Ibu menggelengkan kepala. "Belum... nanti aja."
"Kenapa belum? Udah hampir jam tiga sore, harusnya siang tadi ibu sudah minum obat, 'kan? Kenapa alhir-akhir ini ibu sering lalai? Ada di mana obatnya?"
Ibu menunjuk nakas, aku pun segera mrngambil obat ibu di sana.
"Sekarang ibu minum obatnya."
Ibu menggelengkan kepala lagi. "Ibu belum makan," ucap ibu lirih.
Aku menatap ibu heran. "Kenapa belum makan? Apa Citra nggak masak lagi?"
Ibu terdiam dan menggenggam tanganku. Seolah tidak mau membahas tentang Citra.
"Keterlaluan Citra, bisa-bisanya dia bebas ngelakuin apapun di rumah ini tapi nggak mau menjaga dan mengurus ibu!" Aku kesal sekali, ini bukan yang pertama kali Citra mengabaikan ibu. Padahal, Citra tahu ibu sedang sakit.

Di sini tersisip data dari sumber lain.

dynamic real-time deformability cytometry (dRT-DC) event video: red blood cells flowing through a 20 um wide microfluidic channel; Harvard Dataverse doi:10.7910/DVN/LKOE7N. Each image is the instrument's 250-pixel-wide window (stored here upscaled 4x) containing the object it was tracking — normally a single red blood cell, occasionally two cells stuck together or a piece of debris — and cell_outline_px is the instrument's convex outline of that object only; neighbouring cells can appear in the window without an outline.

"Biarkan aja, ibu nggak mau ribut sama Citra. Apa hasil sidang hari ini? Apa kamu dan Rima---
"Mereka udah cerai, Bu!" Citra menyahut tiba-tiba. Aku dan ibu sama-sama beralih melihat Citra yang ntah sejak kapan berdiri di ambang pintu kamar. "Ngapain Ibu masih ingat sama Rima. Bukannya ini yang ibu harapkan dari dulu? Aku masih ingat bagaimana ibu memperlakukan Rima di rumah ini, bahkan ibu sendiri yang menyuruh Mas Rama menceraikan Rima. Semenjak Rima pergi dari rumah ini ibu malah selalu mengingat Rima. Dan sekarang kenapa sepertinya ibu menyesali perceraian mereka?"
"Citra jaga ucapanmu! Apa seperti ini caramu bicara sama ibuku?"sentakku pada Citra, aku tidak terima wanita itu membentak ibuku. "Di depanku aja kamu sekasar ini sama ibu, apa lagi di belakangku?" Aku bertanya dengan dada bergemuruh karena emosi.
"Memangnya kenapa, Mas? Apa yang aku katakan sesuai kenyataan, 'kan? Ibu juga dari awal merestui hubungan kita, bahkan saat Rima masih menjadi istri Mas. Tapi, sekarang kenapa sepertinya kalian mengacuhkan aku?" Citra melawan dan berkacak pinggang di depanku. Hal yang tidak pernah dilakukan Rima walaupun wanita itu sedang marah.